Not only do people on the outside have disagreements with the LDS church, but there are also internal disagreements that are not commonly recognized.

A big part of the LDS church is their missionaries. Missions are very common, especially for Utah kids who have been raised in the church and see it as the expected standard.

Boys can leave for their missions when they are 18 and girls can leave when they are 19. Boys typically serve for two years and girls for 18 months.

Even people who are a part of this church have disagreements about missions as many boys who choose not to go can be looked down on by other people in their communities. It is commonly acknowledged that boys are expected to go, and girls have the option. It is a process to be accepted and receive a call, and it is a long time to be away from home.

“That part sucks,” Jones said. “It feels like the majority of the guys I have gotten close with are leaving for two years, and then a year later a bunch of the girls will be gone too.”

In Utah, not only does the LDS church affect communities between members and nonmembers, but arguably the government as well.

Many argue that Utah has trouble with the separation of church and state due to the population leaning towards one religion. Even if this is not intentional, approximately 88% of the Utah state legislature is affiliated with the LDS church.

Even though these leaders may agree with the separation of church and state, their morals and opinions may be heavily influenced by being raised in a specific religion or even having converted later in life.
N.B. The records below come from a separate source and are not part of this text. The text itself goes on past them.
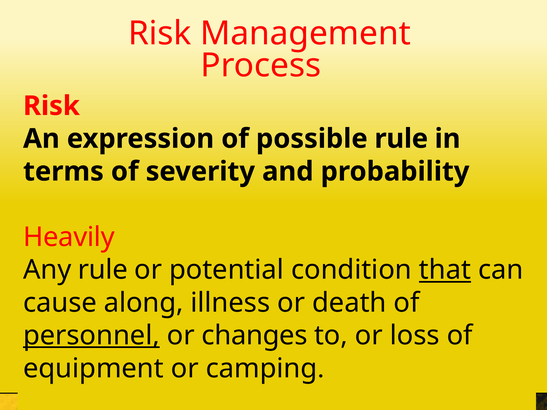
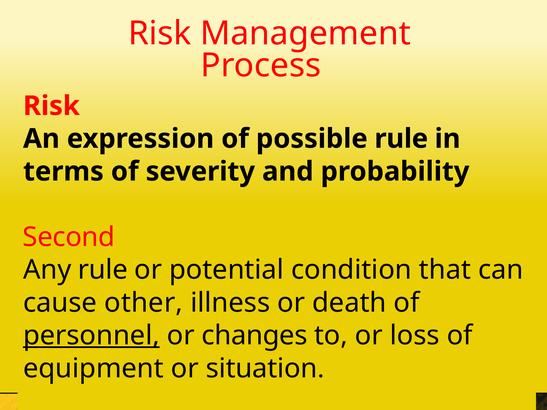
Heavily: Heavily -> Second
that underline: present -> none
along: along -> other
camping: camping -> situation
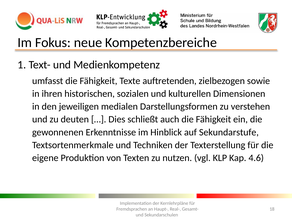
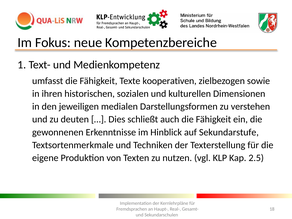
auftretenden: auftretenden -> kooperativen
4.6: 4.6 -> 2.5
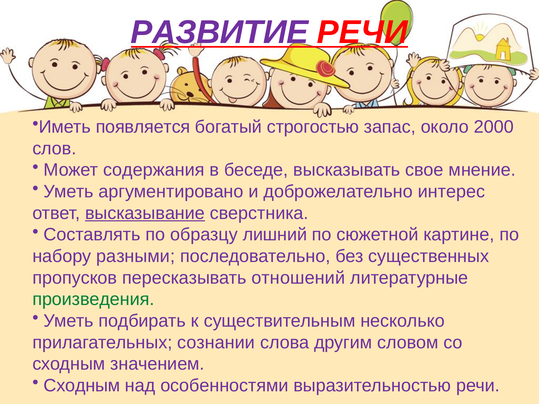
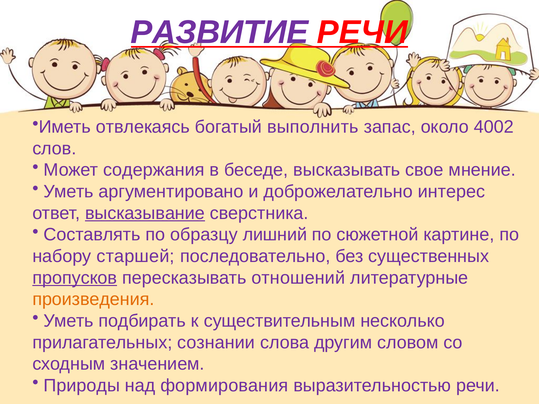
появляется: появляется -> отвлекаясь
строгостью: строгостью -> выполнить
2000: 2000 -> 4002
разными: разными -> старшей
пропусков underline: none -> present
произведения colour: green -> orange
Сходным at (82, 386): Сходным -> Природы
особенностями: особенностями -> формирования
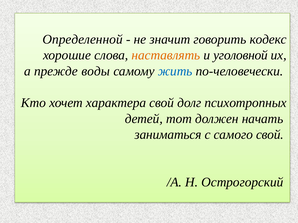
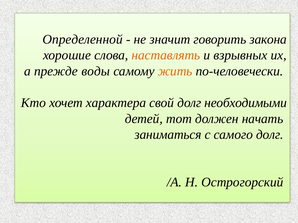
кодекс: кодекс -> закона
уголовной: уголовной -> взрывных
жить colour: blue -> orange
психотропных: психотропных -> необходимыми
самого свой: свой -> долг
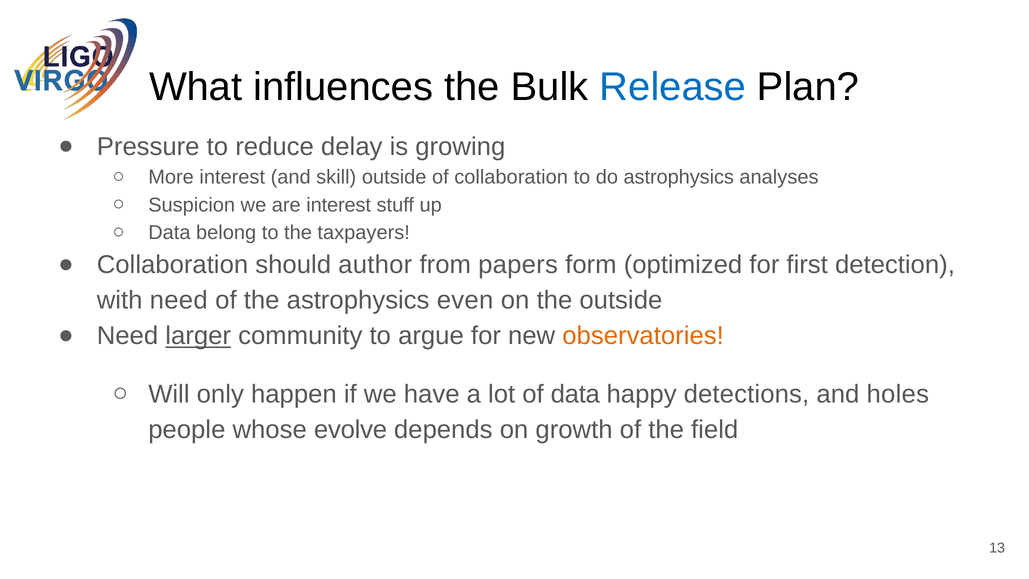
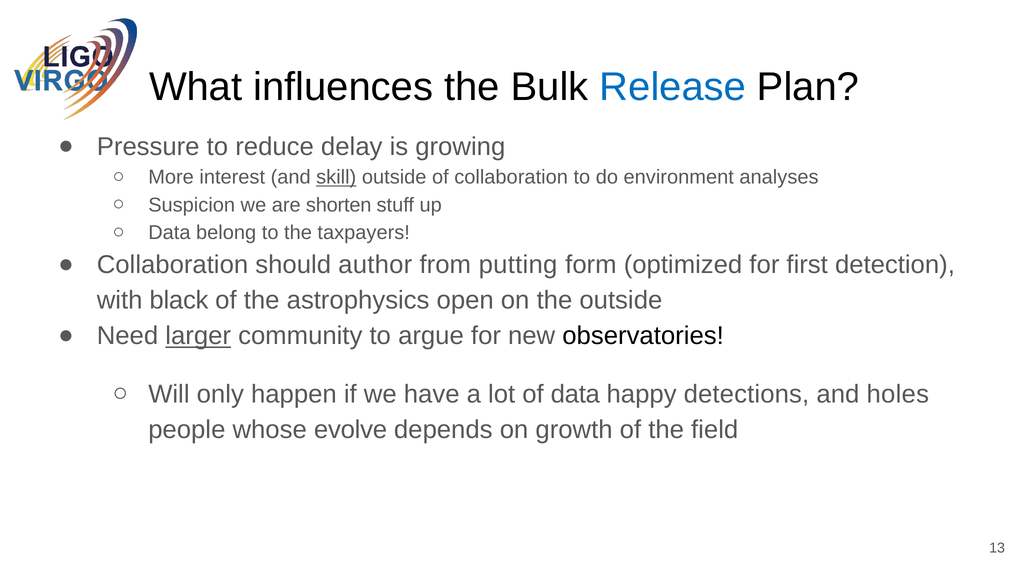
skill underline: none -> present
do astrophysics: astrophysics -> environment
are interest: interest -> shorten
papers: papers -> putting
with need: need -> black
even: even -> open
observatories colour: orange -> black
Many people do not let these things influence who they are friends with as most people have friends despite their religious affiliation. It is only an added conflict many must face as they try not to feel isolated from their friends who may disagree philosophically.

Although it is not a bad thing for a group of people to have a strong sense of community, it is still important to recognize the hardships of the people who are not part of the same religion.

People on both ends are affected in different ways from this sense of community, and moving forward, the people of both ends should acknowledge ways they could bridge this gap while respecting each other’s views.